Këndrevica is a summit in southern Albania, located approximately 15 kilometers west of Tepelenë. Rising to an elevation of 2122 m, it constitutes the highest peak of the Griba massif, in the Kurvelesh Highlands.

==Geology==
The summit is composed entirely of Cretaceous limestone, characteristic of the Ionian geological zone. It features a pronounced pyramidal form, shaped by tectonic uplift and later modified by glacial processes.

Evidence of Quaternary glaciation is visible in three to four well-defined cirques carved into the eastern and northern slopes above 1,700 meters. These glacial depressions converge near the summit and are known locally as Gropa e Madhe and Gropa e Kondos.

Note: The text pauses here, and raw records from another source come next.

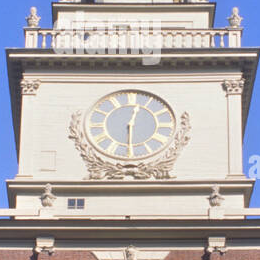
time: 12:29
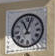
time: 11:03
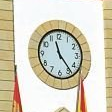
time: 11:23
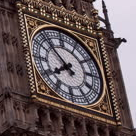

The summit area is barren and arid. Intense karst development prevents the formation of surface watercourses, as rainfall quickly infiltrates through fissures and cavities in the limestone bedrock, causing the mountain to lack any permanent streams.

==Biodiversity==
Despite the absence of forest vegetation, Këndrevica supports extensive alpine pastures in the summer season. During the hottest months, large numbers of small livestock (primarily sheep) are brought from different areas of southern Albania to graze on its high meadows.

==Climbing route==
Këndrevica is accessible from multiple directions. One commonly used route approaches the mountain from the northeastern side, starting near the village of Nivicë. There, an asphalt road shortens the initial approach by approximately 4 kilometers before the ascent continues on foot.

The climb proceeds along steep slopes toward the peak of Kllogjri (1,967 m), after which the route follows a ridge with a more gradual incline leading to the summit.

The full hiking circuit is approximately 17 kilometers in length, with an elevation gain of about 1,300 meters. The round-trip hike typically requires around seven hours to complete, depending on pace and conditions.